Là où le jeu brille, c’est dans la quantité d’éléments à débloquer. Véhicules, personnages, pièces de customisation, musiques, éléments de « permis » purement cosmétiques… Chaque session apporte une petite récompense. Les grilles de missions, héritières directes de Super Smash Bros., donnent une structure très agréable, on sait toujours ce qu’on peut tenter pour avancer. Pourtant, un sentiment ambivalent s’installe : tout débloquer est amusant, mais on devine qu’à long terme, le manque de circuits et de modes plus ambitieux pourrait réduire l’envie de revenir régulièrement. Ce n’est pas Mario Kart World. L’écart de niveau entre joueurs experts et débutants deviendra vite énorme et l’absence de hasard pour équilibrer le tout accentuera les écarts. Ici, il n'est pas question d'être sauvé par une étoile ou un champignon doré. Seule la trajectoire dorée laissée par les ennemis peut vous permettre d'accélérer jusqu'à rattraper vos adversaires. C’est un choix assumé, mais un choix qui limite naturellement le public. Je suis content de l'apparence de mon permis et je n'ai ni l'envie ni l'utilité de tout débloquer pour l'instant.

En multijoueur, Kirby Air Riders s’en sort très bien. Le gameplay simple en façade aide énormément, chacun peut s’amuser assez vite et les parties en local gardent cette énergie nerveuse déjà présente dans le solo. Les courses classiques fonctionnent particulièrement bien à plusieurs, tout comme le City Trial qui devient immédiatement plus chaotique et encore plus imprévisible qu’en solo. L’envers du décor, c’est que les forces et faiblesses du jeu restent exactement les mêmes. Le manque de circuits se ressent d’autant plus quand on enchaîne les sessions entre amis, et l’écart de niveau entre joueurs expérimentés et débutants peut vite devenir violent, surtout avec un gameplay aussi technique en profondeur. En ligne, la formule garde son efficacité et la connexion reste stable, mais là encore, c’est amusant, efficace, parfois grisant, mais la variété limitée finit par peser sur les longues sessions. Un bon jeu multijoueur qui ne parvient pas toujours à masquer les limites structurelles du jeu.
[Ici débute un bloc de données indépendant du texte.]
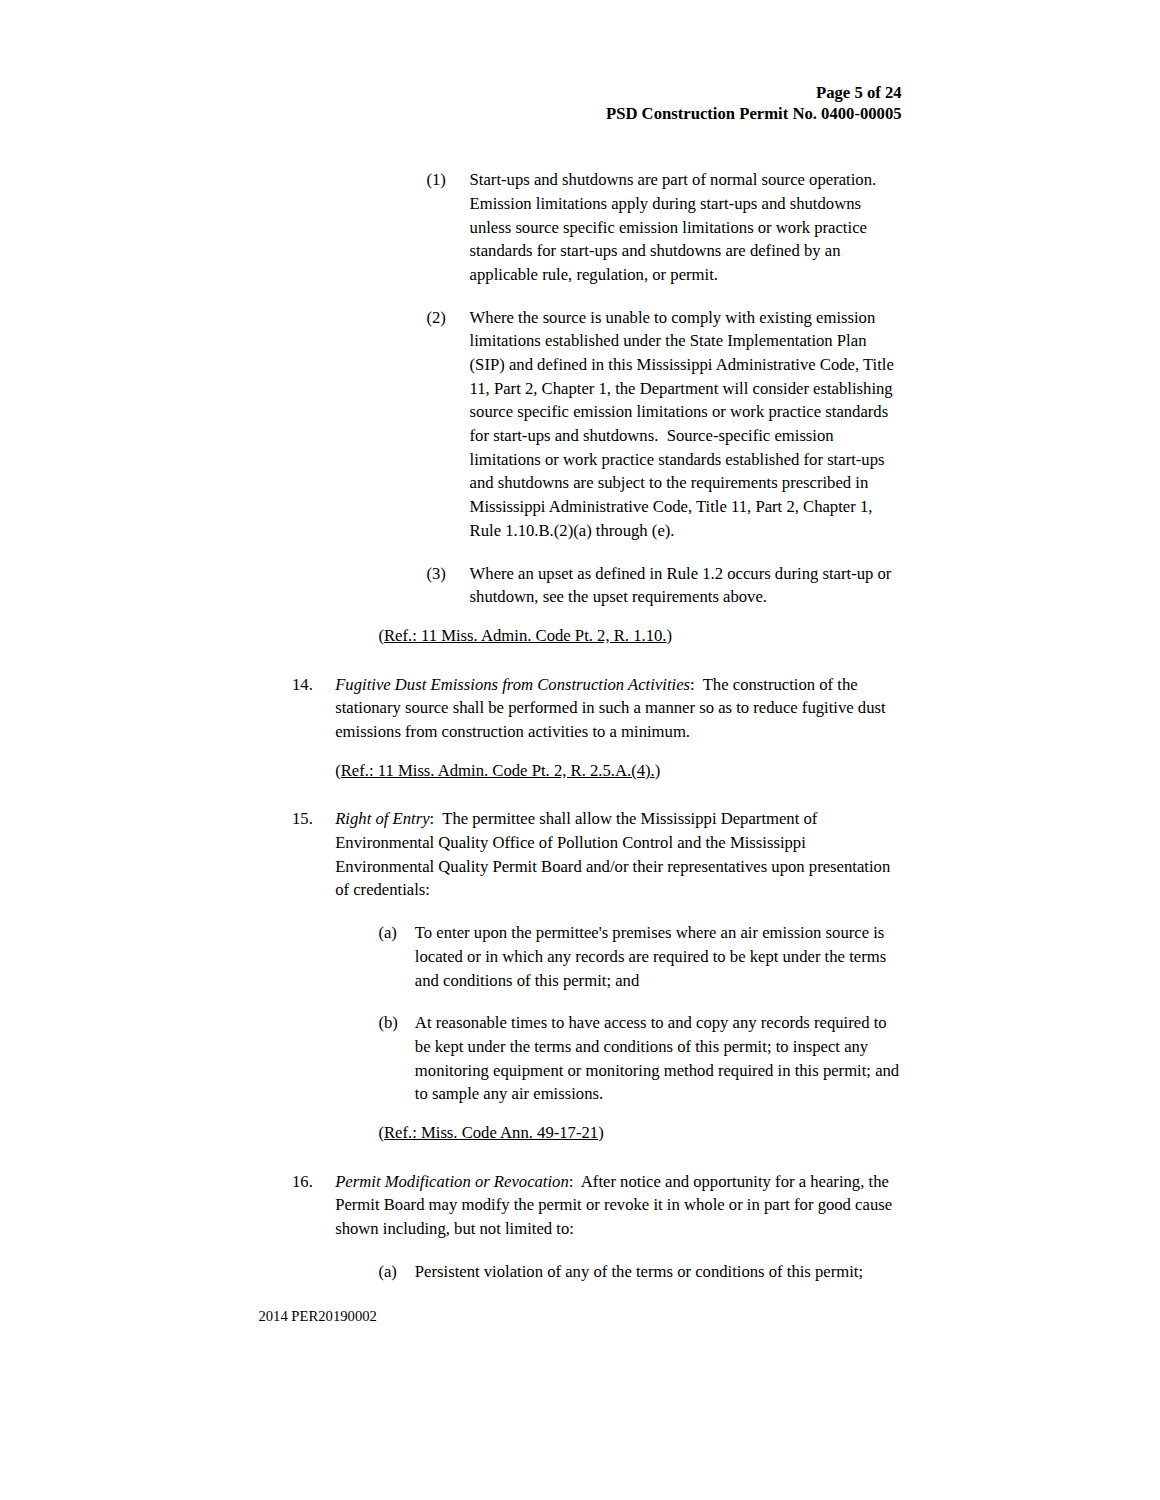Page 5 of 24
PSD Construction Permit No. 0400-00005
(1)
Start-ups and shutdowns are part of normal source operation. Emission limitations apply during start-ups and shutdowns unless source specific emission limitations or work practice standards for start-ups and shutdowns are defined by an applicable rule, regulation, or permit.
(2)
Where the source is unable to comply with existing emission limitations established under the State Implementation Plan (SIP) and defined in this Mississippi Administrative Code, Title 11, Part 2, Chapter 1, the Department will consider establishing source specific emission limitations or work practice standards for start-ups and shutdowns. Source-specific emission limitations or work practice standards established for start-ups and shutdowns are subject to the requirements prescribed in Mississippi Administrative Code, Title 11, Part 2, Chapter 1, Rule 1.10.B.(2)(a) through (e).
(3)
Where an upset as defined in Rule 1.2 occurs during start-up or shutdown, see the upset requirements above.
(Ref.: 11 Miss. Admin. Code Pt. 2, R. 1.10.)
14.
Fugitive Dust Emissions from Construction Activities: The construction of the stationary source shall be performed in such a manner so as to reduce fugitive dust emissions from construction activities to a minimum.
(Ref.: 11 Miss. Admin. Code Pt. 2, R. 2.5.A.(4).)
15.
Right of Entry: The permittee shall allow the Mississippi Department of Environmental Quality Office of Pollution Control and the Mississippi Environmental Quality Permit Board and/or their representatives upon presentation of credentials:
(a)
To enter upon the permittee's premises where an air emission source is located or in which any records are required to be kept under the terms and conditions of this permit; and
(b)
At reasonable times to have access to and copy any records required to be kept under the terms and conditions of this permit; to inspect any monitoring equipment or monitoring method required in this permit; and to sample any air emissions.
(Ref.: Miss. Code Ann. 49-17-21)
16.
Permit Modification or Revocation: After notice and opportunity for a hearing, the Permit Board may modify the permit or revoke it in whole or in part for good cause shown including, but not limited to:
(a)
Persistent violation of any of the terms or conditions of this permit;
2014 PER20190002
Techniquement propre, visuellement charmant

Sans surprise, le jeu tourne parfaitement sur Nintendo Switch 2. Framerate stable, animations soignées, lisibilité constante et aucune chute visible. La sensation de vitesse est bien rendue et certains effets donnent même une vraie impression de puissance. Pour autant, ce n’est pas un jeu vitrine. Il n’essaie jamais d’impressionner. Le style Kirby, avec ses couleurs franches et sa douceur visuelle reste fidèle à lui-même. C’est agréable, charmant, parfois très beau, mais jamais spectaculaire. En portable comme en mode TV, la qualité reste identique, il n'y a pas de compromis visible, simplement une direction artistique qui ne vise pas les sommets techniques. La musique suit la tradition Kirby : dynamique, joyeuse, énergique, parfois un peu redondante mais jamais pénible. On est clairement du côté de Smash Bros dans l’approche, avec des compositions calibrées pour accompagner l’action sans la dominer. Les bruitages, eux, sont efficaces et lisibles. Le jeu n’essaie pas de proposer une ambiance sonore riche ou immersive : il sert le gameplay, et c’est tout. Tout cela, et notamment les bruitages, rappellera aux nostalgiques de Super Smash Bros. l’univers sonore de la série, en attendant le prochain épisode.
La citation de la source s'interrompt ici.